Patient portals do not improve hospital outcomes

Patient portals are meant to improve patient knowledge and engagement, but the current use of portals has not produced significant differences in outcomes, according to a study published in the Journal of Informatics in Health and Biomedicine.

Patient portals allow patients to take health into their own hands by offering a single platform to access medical records and interact with clinicians. However, evidence whether they improve outcomes, readmission or mortality is lacking.

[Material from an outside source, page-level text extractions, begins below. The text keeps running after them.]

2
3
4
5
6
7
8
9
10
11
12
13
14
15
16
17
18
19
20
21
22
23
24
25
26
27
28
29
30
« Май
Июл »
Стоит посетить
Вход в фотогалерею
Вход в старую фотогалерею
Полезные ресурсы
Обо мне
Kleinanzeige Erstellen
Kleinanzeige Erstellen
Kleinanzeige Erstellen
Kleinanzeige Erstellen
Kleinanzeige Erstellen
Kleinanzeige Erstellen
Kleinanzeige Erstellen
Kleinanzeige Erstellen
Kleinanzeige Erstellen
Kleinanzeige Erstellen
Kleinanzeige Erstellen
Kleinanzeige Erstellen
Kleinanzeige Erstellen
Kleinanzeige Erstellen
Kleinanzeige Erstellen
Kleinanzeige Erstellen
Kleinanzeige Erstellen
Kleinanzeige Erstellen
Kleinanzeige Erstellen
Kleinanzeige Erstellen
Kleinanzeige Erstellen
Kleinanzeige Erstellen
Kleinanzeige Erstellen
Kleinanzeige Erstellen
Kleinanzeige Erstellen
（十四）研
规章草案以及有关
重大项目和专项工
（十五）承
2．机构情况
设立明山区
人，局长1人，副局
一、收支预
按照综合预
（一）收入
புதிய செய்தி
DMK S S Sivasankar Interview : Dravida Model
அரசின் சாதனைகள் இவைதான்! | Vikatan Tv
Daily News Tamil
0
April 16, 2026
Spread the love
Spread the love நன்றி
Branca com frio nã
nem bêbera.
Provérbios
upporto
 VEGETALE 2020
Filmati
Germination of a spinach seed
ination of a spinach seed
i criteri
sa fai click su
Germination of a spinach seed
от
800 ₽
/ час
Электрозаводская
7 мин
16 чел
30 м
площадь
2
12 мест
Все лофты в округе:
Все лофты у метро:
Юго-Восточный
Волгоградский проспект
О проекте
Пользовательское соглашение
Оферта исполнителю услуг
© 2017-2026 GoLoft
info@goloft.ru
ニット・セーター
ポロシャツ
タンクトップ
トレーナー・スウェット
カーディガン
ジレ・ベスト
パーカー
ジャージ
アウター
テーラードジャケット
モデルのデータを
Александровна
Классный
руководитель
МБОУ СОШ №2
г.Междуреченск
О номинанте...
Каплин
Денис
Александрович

In this study, researchers examined if patients using portals during hospitalization experienced improved hospital outcomes, 30-day readmissions, inpatient mortality and 30-day mortality.

The study included a total of 7,538 patients who had signed up for a patient portal account before being hospitalized at Mayo Clinic Hospital in Jacksonville, Florida, from August 1, 2012, to July 31, 2014. Results showed 1,566 (20.8 percent) of patients used the portal while hospitalized. Patients who used the portal were likely to be younger, have fewer elective admissions, were more often admitted to medical services and more likely to have liver disease. Overall, researchers noted no significant difference between patients using the portal and those who did not in 30-day readmissions, inpatient mortality and 30-day mortality.

“Use of the patient portal in the inpatient setting may not improve hospital outcomes,” concluded first author Adrian Dumitrascu, with Mayo Clinic. “Future research should examine the association of portal use with more immediate inpatient health outcomes such as patient experience, patient engagement, medication reconciliation, and prevention of adverse events.”